Barringer’s belief that the crater was the result of a space rock striking the earth contradicted the views of many prominent scientists of his time. This hypothesis was only accepted over half a century later, when scientists recognized similarities in structure and distinct shocked minerals between the Barringer Crater and craters created by underground nuclear weapons tests conducted in Nevada during the Cold War. 

Meanwhile, after two unsuccessful decades Barringer spent to find meteoritic iron in or near this crater, mining operations ceased in 1929. The crater gained a new kind of significance from 1964 onward, when test pilots-turned-astronauts trained there for Apollo moon landing missions by practicing sampling rocks and testing their moon buggies. It continues to be used as a field site for analog lunar missions to prepare astronauts for the challenges of future space exploration.

6. 1908: The Tunguska Event

Fallen trees from the 1908 Tunguska explosion at Tunguska in Siberia.
Universal History Archive/Getty Images
Fallen trees from the 1908 Tunguska explosion at Tunguska in Siberia.

On June 30, 1908, a massive 100-meter- (328 foot)-wide space rock exploded near the Tunguska River in Siberia, Russia, marking the biggest asteroid event ever witnessed on Earth.

The fireball disintegrated mid-air in a flash briefly brighter than the sun, and didn’t chisel out an impact crater. However, historical records based on limited instrumentation at the time note the shockwave from this enormous explosion created a butterfly-shaped area of destruction that killed herds of reindeer and flattened about 80 million trees. 

Other testimonies of local eyewitnesses in the otherwise sparsely populated region suggest the event killed at least three people and knocked several others, including those tens of miles from the site, off their porches. The asteroid’s mid-air breakup released such a large amount of dust into the atmosphere that sunsets remained fiery red for days, and people as far away as Asia could read newspapers outdoors at midnight due to the lingering light.

Despite the dramatic nature of this event, political instability due to the start of World War I in 1914 and the Russian Revolution that soon followed hindered any serious scientific investigation at the time. It wasn't until 1927—nearly two decades after the event—that scientists were able to conduct a thorough survey of the area.

7. 2013: The Chelyabinsk Meteor 

A meteorite contrail streaks across the sky over Chelyabinsk on February 15.
Elizaveta Becker/ullstein bild via Getty Images
A meteorite contrail streaks across the sky over Chelyabinsk on February 15.

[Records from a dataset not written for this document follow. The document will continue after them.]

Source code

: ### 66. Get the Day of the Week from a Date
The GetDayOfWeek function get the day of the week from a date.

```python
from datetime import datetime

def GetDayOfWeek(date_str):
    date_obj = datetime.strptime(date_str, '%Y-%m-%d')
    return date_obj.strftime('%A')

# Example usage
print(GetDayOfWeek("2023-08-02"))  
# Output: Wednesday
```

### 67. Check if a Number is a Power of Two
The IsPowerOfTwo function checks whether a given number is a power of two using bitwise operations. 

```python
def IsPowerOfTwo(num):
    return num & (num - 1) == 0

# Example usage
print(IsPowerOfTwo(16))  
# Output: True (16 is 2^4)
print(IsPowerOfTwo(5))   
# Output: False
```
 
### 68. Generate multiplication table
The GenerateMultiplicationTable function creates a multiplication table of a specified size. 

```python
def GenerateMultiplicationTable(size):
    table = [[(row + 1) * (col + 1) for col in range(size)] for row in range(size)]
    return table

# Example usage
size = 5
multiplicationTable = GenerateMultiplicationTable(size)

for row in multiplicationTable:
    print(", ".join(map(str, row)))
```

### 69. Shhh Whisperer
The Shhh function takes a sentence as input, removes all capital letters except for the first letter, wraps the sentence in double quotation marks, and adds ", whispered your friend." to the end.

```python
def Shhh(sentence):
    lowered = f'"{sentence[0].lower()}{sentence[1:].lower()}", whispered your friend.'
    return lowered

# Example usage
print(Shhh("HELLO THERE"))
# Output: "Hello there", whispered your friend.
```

On February 15, 2013, yet another football field-sized rock struck Earth near the Chelyabinsk city in Russia. Serendipitous video recordings by dashboard cameras in cars showed a ball of bright light streaking across the sky, ending in an explosive flash that rivaled the sun as the asteroid broke up just 19 miles above the surface.While much of the asteroid’s energy was absorbed into the atmosphere, the shockwave it generated still injured about 1,500 people and damaged over 7,000 in apartments and commercial buildings.